| Problems and tasks |
1. According to the farmland preservation article, how many acres in Franklin County has the APR program helped conserve?
2. Reproduce verbatim the part of the farmland preservation article that opens with the words containing "What’s gone now, Hubbard" and closes with "past 20 years.".
3. Pick up the farmland preservation article after its final sentence and keep writing it.

| Excerpt |
────
The Greenfield Recorder, July 28, 2017, by Richie Davis

Richard Hubbard looks out from Mount Sugarloaf at a staggering green-carpet of Pioneer Valley open space, with the blue Connecticut River snaking through it.

The patchwork of farm fields and forests, dotted here and there with tobacco sheds and barns, as well as roads, houses and assorted other buildings, is testament to the work of preservationists, like Hubbard, who have handled hundreds of transactions to protect farmland, along with wildlife habitat, scenic vistas and open space.

As former director of Massachusetts’ first-in-the-nation statewide farmland preservation effort, the Agricultural Preservation Restriction (APR) program, and then as executive director of the Franklin Land Trust, Hubbard points southward from the South Deerfield vantage point toward an 18-acre Monterey Rose parcel he recently helped protect with state Scenic Byways funding as the final piece in a block of protected farmland.

“Everything you’re looking at down there is conserved — the whole patch,” he said. “It’s really a remarkable valley. This is the view you’re seeing, and it really hasn’t changed that much.”

What’s gone now, Hubbard says, is that the smell of onions, which old-time farmers told him they remembered smelling from atop the tower. The predominance of that crop, along with a plentitude of potatoes and shade tobacco, has been replaced with an agricultural diversity that’s come with the “grow local” renaissance of the past 20 years.

But APR — which turns 40 this year and has helped conserve 15,600 acres in Franklin County and another 12,860 acres in Hampshire County as the largest farmland conservation effort in the region — faces some tough times, with funding cutbacks and increasing federal restrictions.

Nonetheless, APR, which permanently buys up development rights to farmland that’s voluntarily become part of the competitive program, has protected more than 241 farms in Franklin County among 900 farms statewide totaling more than 73,000 acres.

Though a little over 14 percent of the Massachusetts farmland has been protected, pressure from residential and commercial development — especially solar power projects — remains intense, particularly in eastern Massachusetts.

Locally, more than 15,000 agricultural acres have been protected through Franklin Land Trust, about half of the open space the nonprofit has preserved overall. Athol-based Mount Grace Land Conservation Trust has protected more than 4,000 acres of commercial-scale farms and many smaller, homestead farms, including Greenfield’s Just Roots Farm and Gill’s Upinngil Farm.

“It’s huge,” Hubbard says of the overall farmland protection’s overall effect in keeping farmland available and affordable. “I drive around this valley and I know the farms that wouldn’t be farms today if not for APR. It’s the most invaluable tool for keeping agriculture viable in this state, in this valley. No question about it.”

The 2012 Census of Agriculture shows 780 farms in Franklin County totaling nearly 90,000 acres, compared to 456 farms in 1978 that totaled 80,325 acres. (A farm is defined simply as any place selling more than $1,000 or more in agricultural products that year.)
────
| Recorded information |
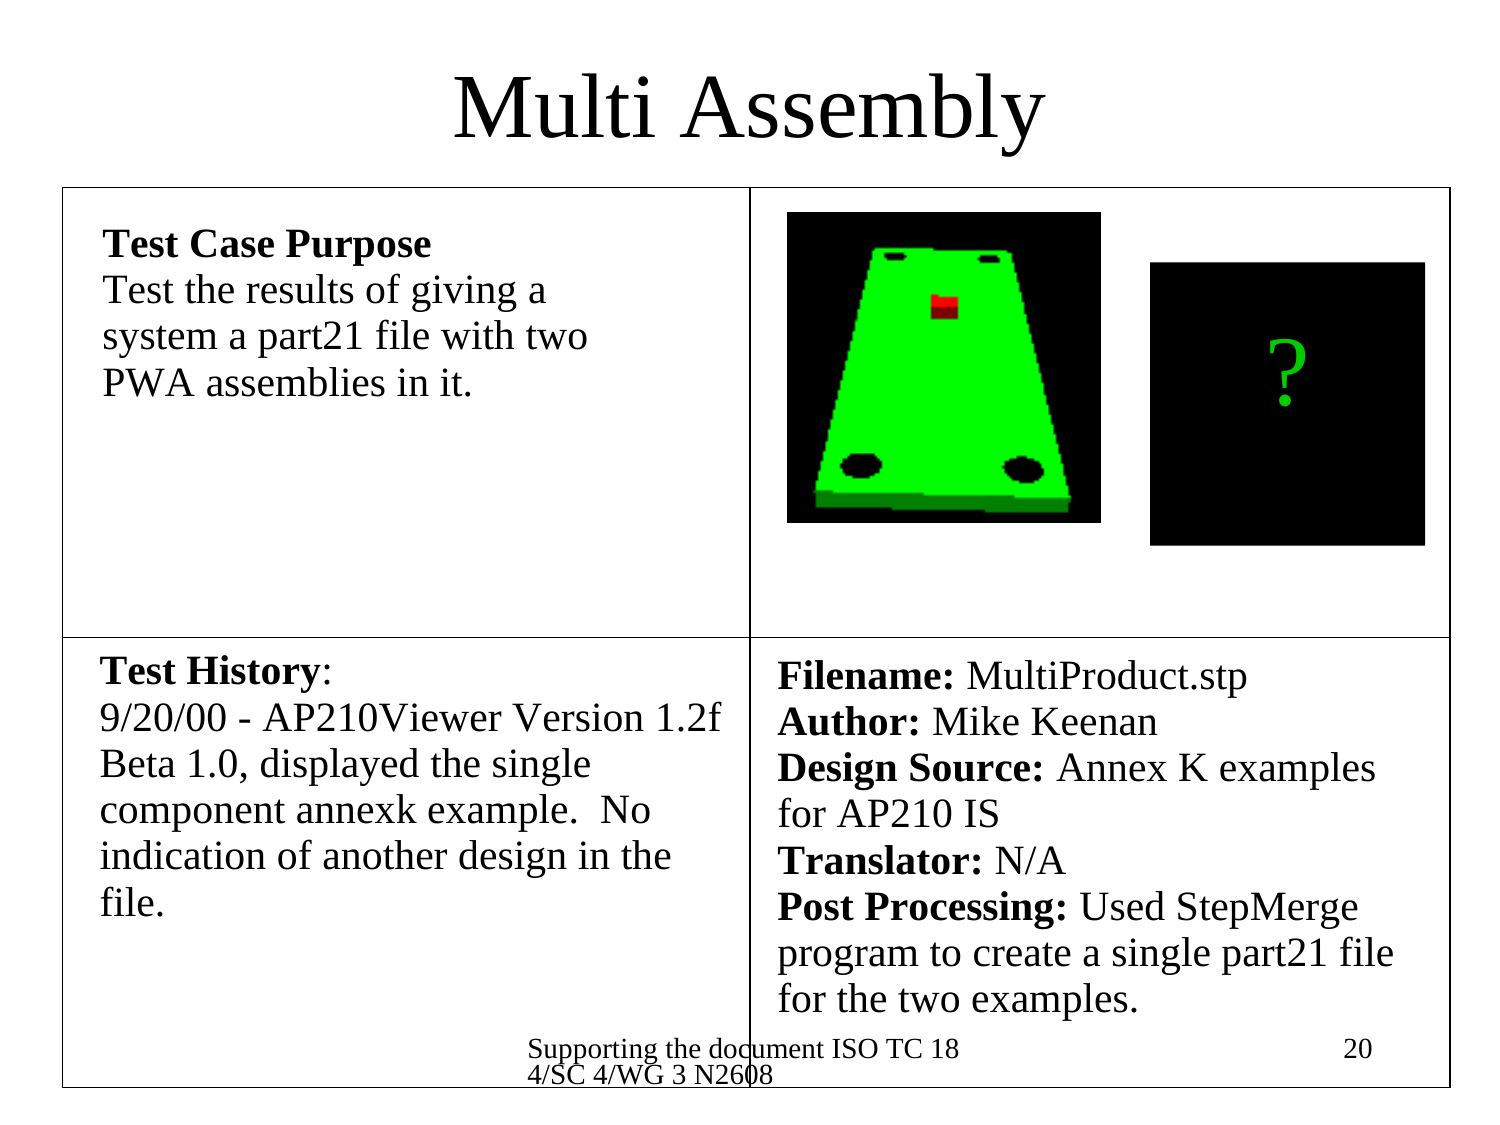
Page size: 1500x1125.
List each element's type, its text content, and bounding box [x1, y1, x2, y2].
────
| Responses by task |
1. 15,600 acres.

2.
What’s gone now, Hubbard says, is that the smell of onions, which old-time farmers told him they remembered smelling from atop the tower. The predominance of that crop, along with a plentitude of potatoes and shade tobacco, has been replaced with an agricultural diversity that’s come with the “grow local” renaissance of the past 20 years.

3.
The 2014 Franklin County Farm and Food System farmer survey of 134 farmers found 39 looking for a total of 47 parcels to farm. (People seeking land for new farming ventures were not counted, so the demand was assumed much higher.) Only four farmers indicated they might have idle farmland they’d be willing to lease. Cropland was most sought-after, followed by pasture, hay, sugarbush, wood lots, and orchards.

Part of the fix

By paying farmers with the difference between their farmland’s agricultural value and its fair-market value, farmland protection programs work at keeping the land in agricultural production. The agreements call for the farmland to be actively farmed, although Hubbard and Mount Grace Executive Director Leigh Youngblood admit it’s sometimes difficult to enforce that part of the covenant.

Other efforts, such as Community Involved in Sustainable Agriculture’s “buy local” campaign, have been successful in beefing up farm viability, and there’s a key role for programs to help ensure that young farmers are there to care for the land when older farmers retire.

But programs like APR keep good agricultural land from being gobbled up for development, says Youngblood.

“The New England Food Vision 2060 tells us we need to triple the amount of farmland in production (to achieve a goal of 80 percent self-sufficiency). So we can’t afford to lose any farms; we have to increase the number farms, and so many farms aren’t preserved,” she said. “There’s a long way to go, and the momentum’s certainly going in the right direction.”

Cris Coffin, policy director of the Keene, N.H.-based nonprofit Land for Good, and formerly of American Farmland Trust, said, “I think it’s been hugely important. When you look out in the Valley, there aren’t many farmers who don’t own or rent APR land. That’s because it’s been a way for farmers to afford land, whether they’re starting out or expanding their operations. It allows transition of land from one generation to the next, and allows the older generation to help with the transition (of the farm), particularly if they have children, some of whom want to farm and some don’t, to compensate those who don’t. For farmers who are looking for a way to finance their retirement, it’s been very important.”

Along the way, APR has been tweaked, with Hubbard working to make changes almost as soon as he became state APR director in 1984, to prevent protected farms in eastern Massachusetts from being snatched up at prices unaffordable to farmers for estates surrounded by farmland, with a mansion replacing the farmhouse.

One addition allows the state or land trust the right of “first refusal” to auction the APR property for its agricultural value, to ensure that it isn’t sold off at a price that would be unaffordable for farmers.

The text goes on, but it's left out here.